How Supraphysiological Oxygen Levels in Standard Cell Culture Affect Oxygen-Consuming Reactions

Most mammalian tissue cells experience oxygen partial pressures in vivo equivalent to 1-6% O-2 (i.e., physioxia). In standard cell culture, however, headspace O-2 levels are usually not actively regulated and under these conditions are similar to 18%. This drives hyperoxia in cell culture media that can affect a wide variety of cellular activities and may compromise the ability of in vitro models to reproduce in vivo biology. Here, we review and discuss some specific O-2-consuming organelles and enzymes, including mitochondria, NADPH oxidases, the transplasma membrane redox system, nitric oxide synthases, xanthine oxidase, and monoamine oxidase with respect to their sensitivities to O-2 levels.
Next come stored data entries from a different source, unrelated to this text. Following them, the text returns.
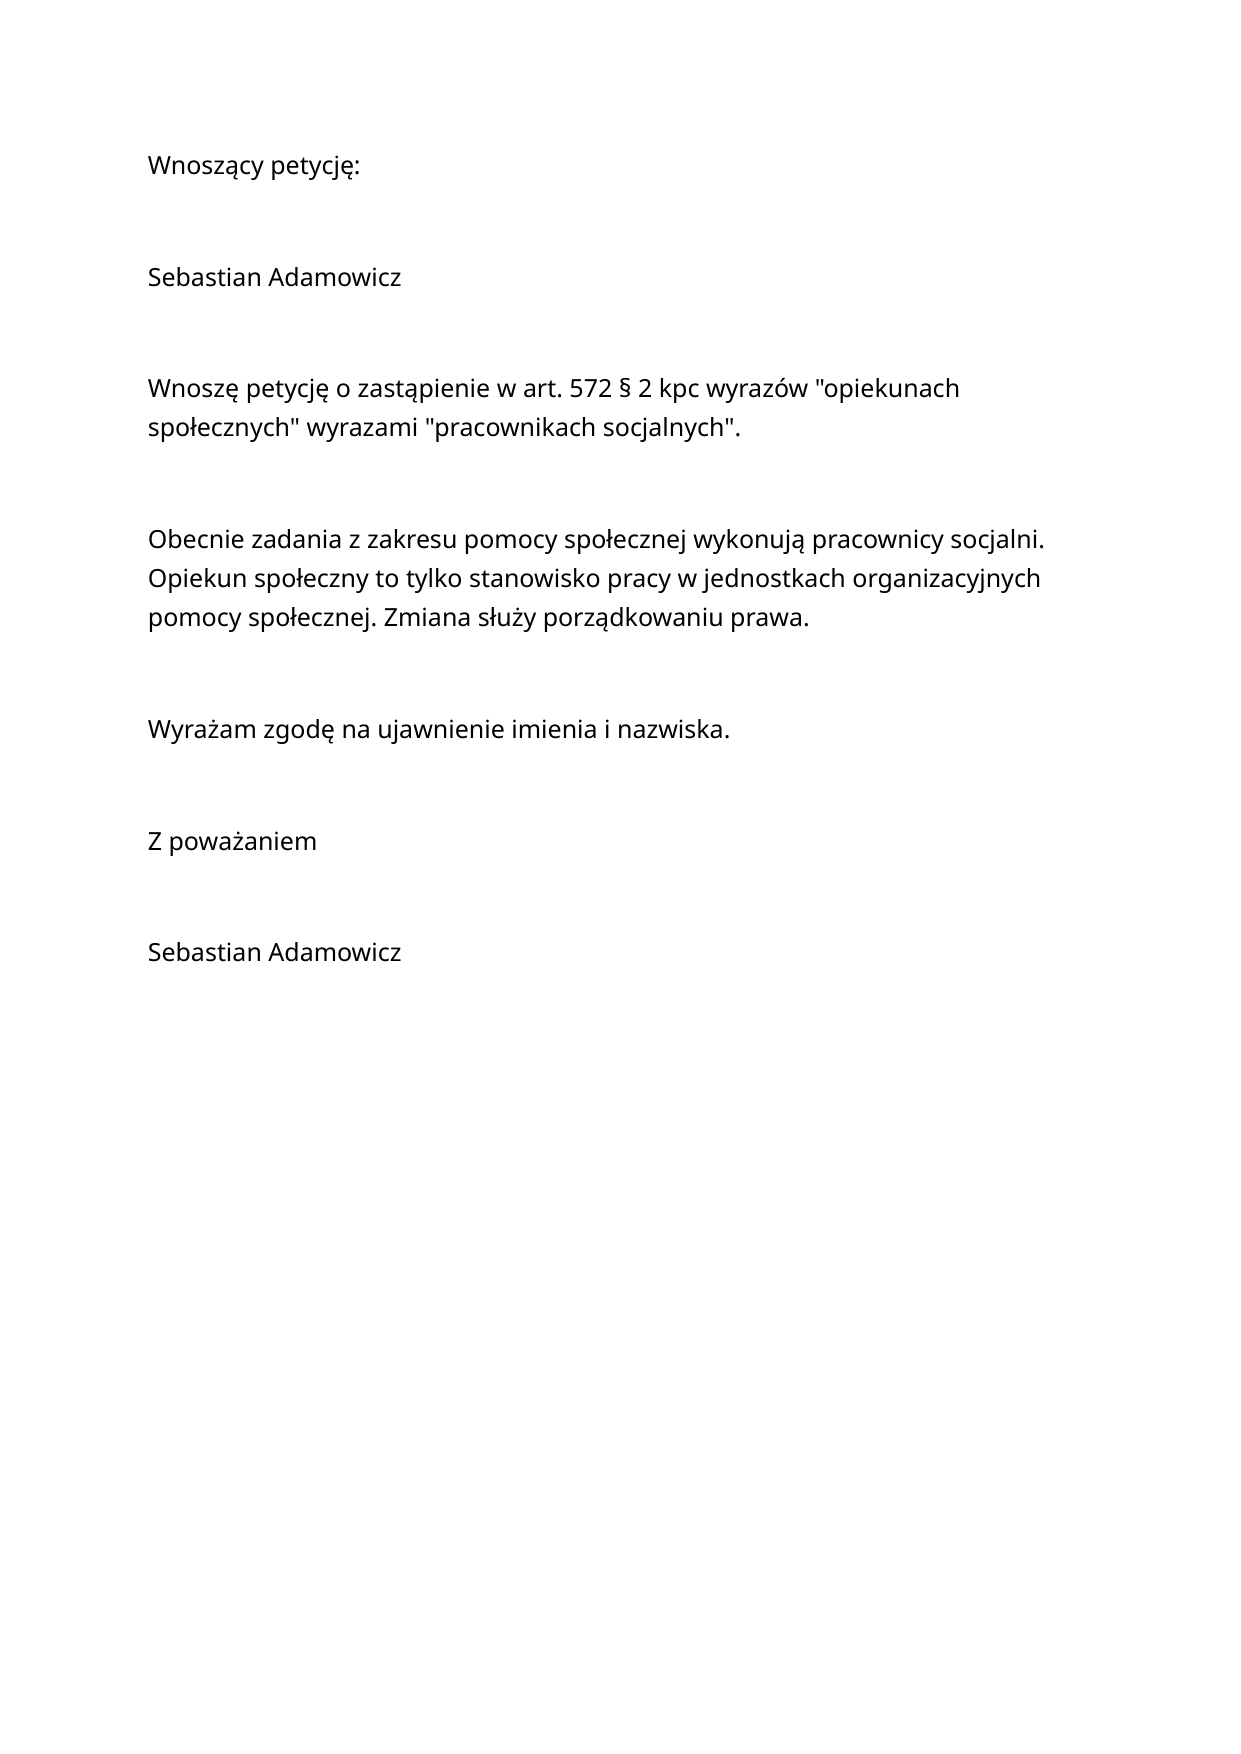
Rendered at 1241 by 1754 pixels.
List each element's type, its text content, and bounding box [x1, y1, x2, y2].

text Wnoszący petycję: [148, 148, 1093, 182]
text Sebastian Adamowicz [148, 935, 1093, 969]
text Wnoszę petycję o zastąpienie w art. 572 § 2 kpc wyrazów "opiekunach społecznych" wyrazami "pracownikach socjalnych". [148, 371, 1093, 444]
text Z poważaniem [148, 823, 1093, 857]
text Wyrażam zgodę na ujawnienie imienia i nazwiska. [148, 712, 1093, 746]
text Sebastian Adamowicz [148, 259, 1093, 293]
text Obecnie zadania z zakresu pomocy społecznej wykonują pracownicy socjalni. Opiekun społeczny to tylko stanowisko pracy w jednostkach organizacyjnych pomocy społecznej. Zmiana służy porządkowaniu prawa. [148, 522, 1093, 634]
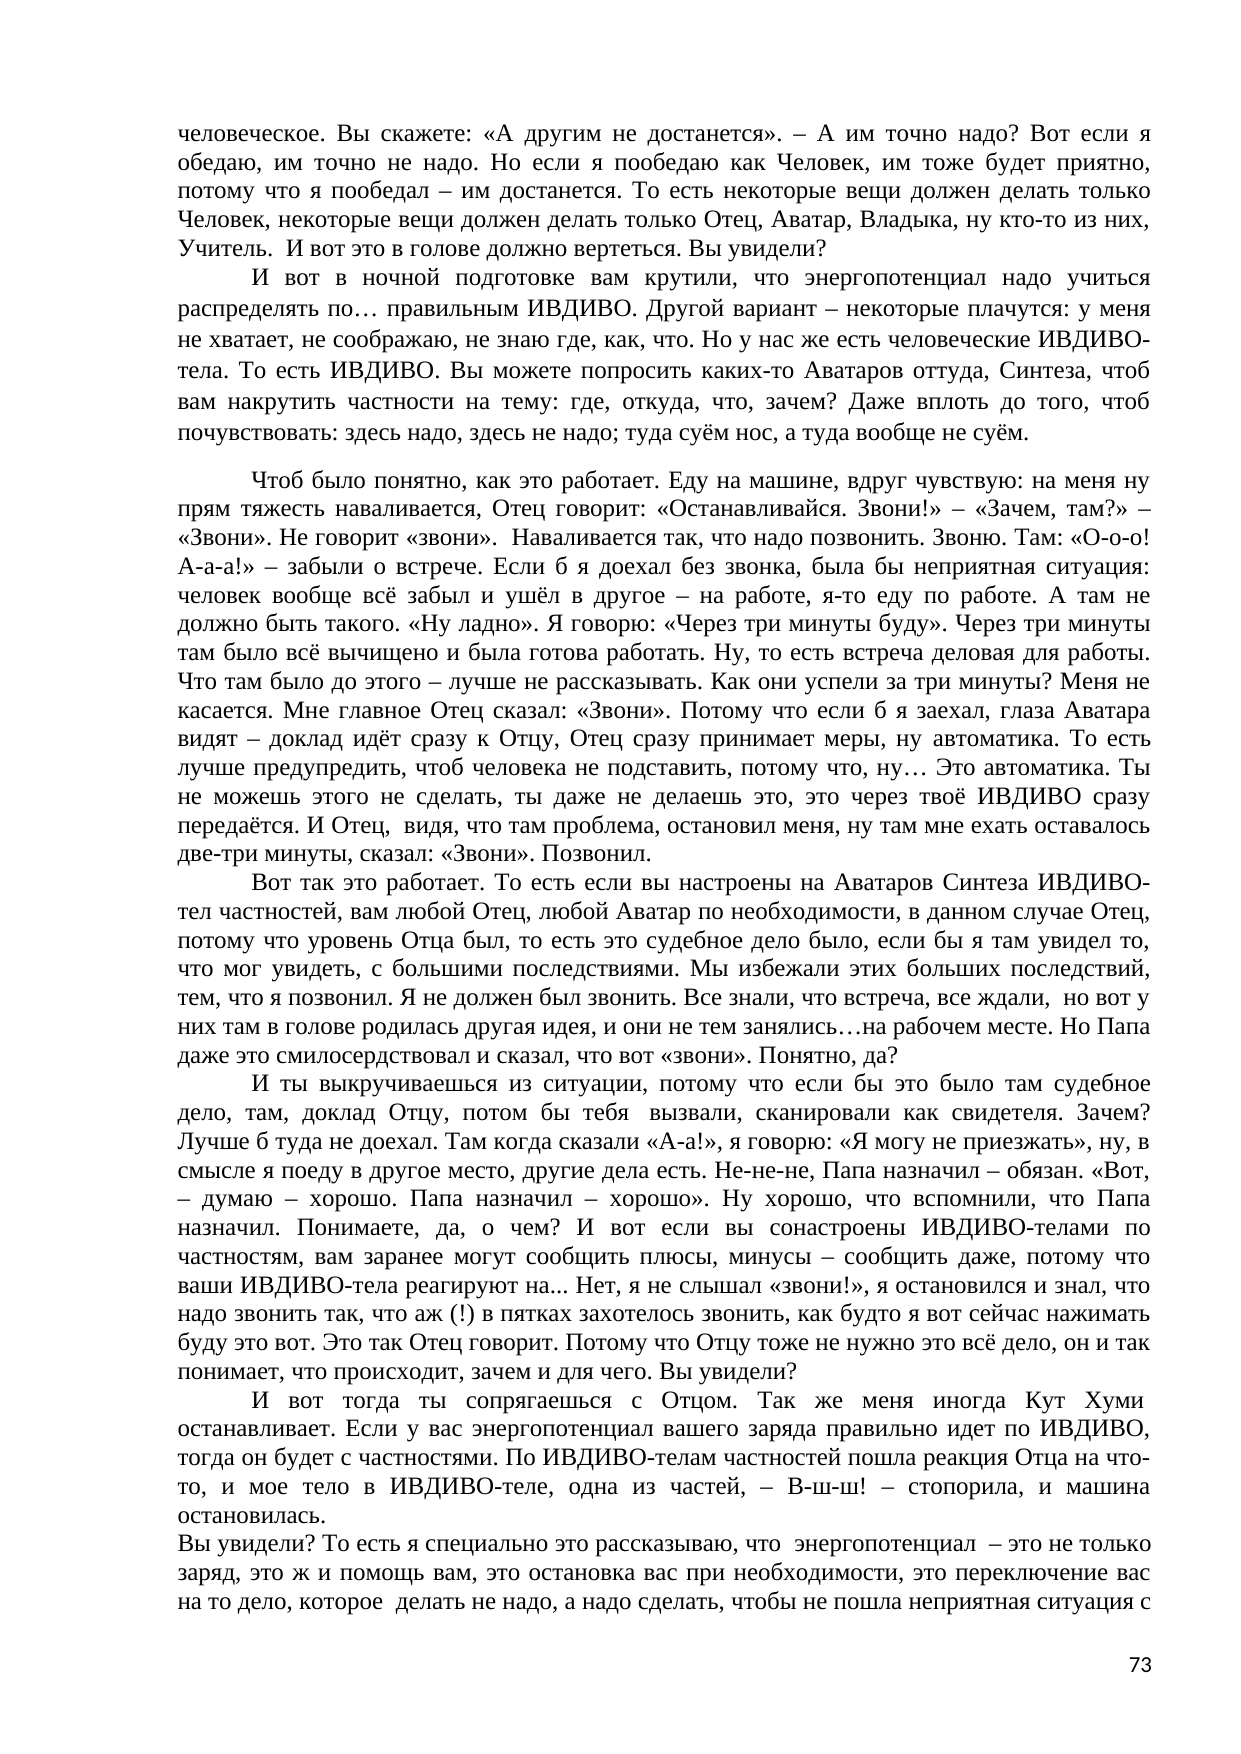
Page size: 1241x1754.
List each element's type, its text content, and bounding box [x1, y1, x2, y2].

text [177, 1528, 1152, 1615]
text Чтоб было понятно, как это работает. Еду на машине, вдруг чувствую: на меня ну прям тяжесть наваливается, Отец говорит: «Останавливайся. Звони!» – «Зачем, там?» – «Звони». Не говорит «звони». Наваливается так, что надо позвонить. Звоню. Там: «О-о-о! А-а-а!» – забыли о встрече. Если б я доехал без звонка, была бы неприятная ситуация: человек вообще всё забыл и ушёл в другое – на работе, я-то еду по работе. А там не должно быть такого. «Ну ладно». Я говорю: «Через три минуты буду». Через три минуты там было всё вычищено и была готова работать. Ну, то есть встреча деловая для работы. Что там было до этого – лучше не рассказывать. Как они успели за три минуты? Меня не касается. Мне главное Отец сказал: «Звони». Потому что если б я заехал, глаза Аватара видят ‒ доклад идёт сразу к Отцу, Отец сразу принимает меры, ну автоматика. То есть лучше предупредить, чтоб человека не подставить, потому что, ну… Это автоматика. Ты не можешь этого не сделать, ты даже не делаешь это, это через твоё ИВДИВО сразу передаётся. И Отец, видя, что там проблема, остановил меня, ну там мне ехать оставалось две-три минуты, сказал: «Звони». Позвонил. [177, 465, 1152, 867]
text И ты выкручиваешься из ситуации, потому что если бы это было там судебное дело, там, доклад Отцу, потом бы тебя вызвали, сканировали как свидетеля. Зачем? Лучше б туда не доехал. Там когда сказали «А-а!», я говорю: «Я могу не приезжать», ну, в смысле я поеду в другое место, другие дела есть. Не-не-не, Папа назначил – обязан. «Вот, – думаю – хорошо. Папа назначил – хорошо». Ну хорошо, что вспомнили, что Папа назначил. Понимаете, да, о чем? И вот если вы сонастроены ИВДИВО-телами по частностям, вам заранее могут сообщить плюсы, минусы – сообщить даже, потому что ваши ИВДИВО-тела реагируют на... Нет, я не слышал «звони!», я остановился и знал, что надо звонить так, что аж (!) в пятках захотелось звонить, как будто я вот сейчас нажимать буду это вот. Это так Отец говорит. Потому что Отцу тоже не нужно это всё дело, он и так понимает, что происходит, зачем и для чего. Вы увидели? [177, 1068, 1152, 1385]
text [177, 118, 1152, 262]
text Вот так это работает. То есть если вы настроены на Аватаров Синтеза ИВДИВО-тел частностей, вам любой Отец, любой Аватар по необходимости, в данном случае Отец, потому что уровень Отца был, то есть это судебное дело было, если бы я там увидел то, что мог увидеть, с большими последствиями. Мы избежали этих больших последствий, тем, что я позвонил. Я не должен был звонить. Все знали, что встреча, все ждали, но вот у них там в голове родилась другая идея, и они не тем занялись…на рабочем месте. Но Папа даже это смилосердствовал и сказал, что вот «звони». Понятно, да? [177, 867, 1152, 1068]
text И вот тогда ты сопрягаешься с Отцом. Так же меня иногда Кут Хуми останавливает. Если у вас энергопотенциал вашего заряда правильно идет по ИВДИВО, тогда он будет с частностями. По ИВДИВО-телам частностей пошла реакция Отца на что-то, и мое тело в ИВДИВО-теле, одна из частей, – В-ш-ш! – стопорила, и машина остановилась. [177, 1385, 1152, 1528]
text И вот в ночной подготовке вам крутили, что энергопотенциал надо учиться распределять по… правильным ИВДИВО. Другой вариант – некоторые плачутся: у меня не хватает, не соображаю, не знаю где, как, что. Но у нас же есть человеческие ИВДИВО-тела. То есть ИВДИВО. Вы можете попросить каких-то Аватаров оттуда, Синтеза, чтоб вам накрутить частности на тему: где, откуда, что, зачем? Даже вплоть до того, чтоб почувствовать: здесь надо, здесь не надо; туда суём нос, а туда вообще не суём. [177, 262, 1152, 446]
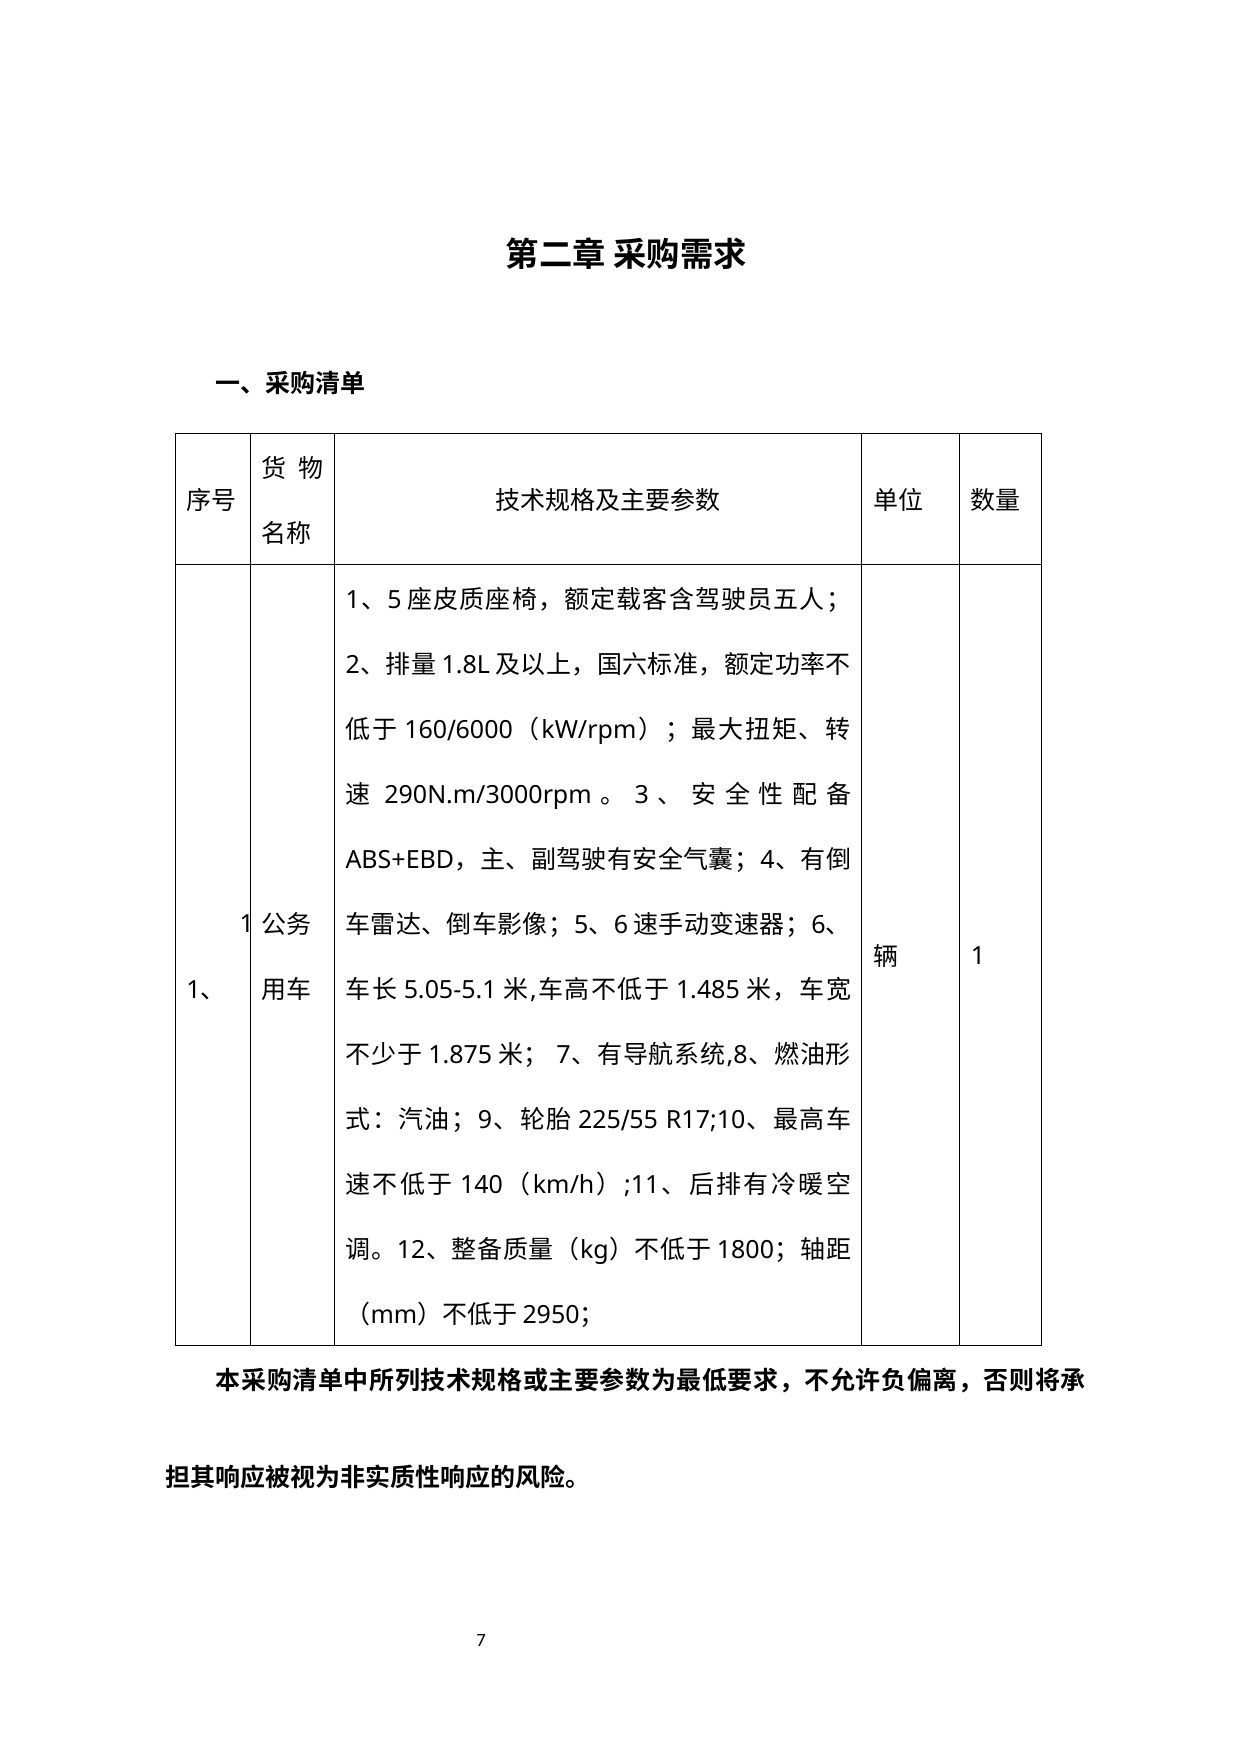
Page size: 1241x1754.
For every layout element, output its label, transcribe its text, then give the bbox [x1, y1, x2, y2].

table_cell 11、 [176, 565, 250, 1345]
table_header 单位 [862, 434, 959, 564]
text 第二章 采购需求 [165, 219, 1087, 284]
text 本采购清单中所列技术规格或主要参数为最低要求，不允许负偏离，否则将承担其响应被视为非实质性响应的风险。 [165, 1346, 1087, 1508]
table_cell 1 [960, 565, 1041, 1345]
table_header 技术规格及主要参数 [335, 434, 861, 564]
table_cell 公务 用车 [251, 565, 334, 1345]
table_cell 辆 [862, 565, 959, 1345]
text 一、采购清单 [165, 349, 1087, 414]
table_header 序号 [176, 434, 250, 564]
table_cell 1、5座皮质座椅，额定载客含驾驶员五人；2、排量1.8L及以上，国六标准，额定功率不低于160∕6000（kW/rpm）；最大扭矩、转速290N.m/3000rpm。3、安全性配备ABS+EBD，主、副驾驶有安全气囊；4、有倒车雷达、倒车影像；5、6速手动变速器；6、车长5.05-5.1米,车高不低于1.485米，车宽不少于1.875米； 7、有导航系统,8、燃油形式：汽油；9、轮胎225∕55 R17;10、最高车速不低于140（km/h）;11、后排有冷暖空调。12、整备质量（kg）不低于1800；轴距（mm）不低于2950； [335, 565, 861, 1345]
table_header 货物名称 [251, 434, 334, 564]
table_header 数量 [960, 434, 1041, 564]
Many of these produce reactive oxygen and/or nitrogen species (ROS/RNS) as either primary end products or byproducts and are acutely sensitive to O-2 levels in the range from 1% to 18%. Interestingly, many of them are also transcriptional targets of hypoxia-inducible factors (HIFs) and chronic cell growth at physioxia versus 18% O-2 may alter their expression. Aquaporins, which facilitate hydrogen peroxide diffusion into and out of cells, are also regulated by HIFs, indicating that O-2 levels may affect intercellular communication via hydrogen peroxide. The O2 sensitivities of these important activities emphasize the importance of maintaining physioxia in culture.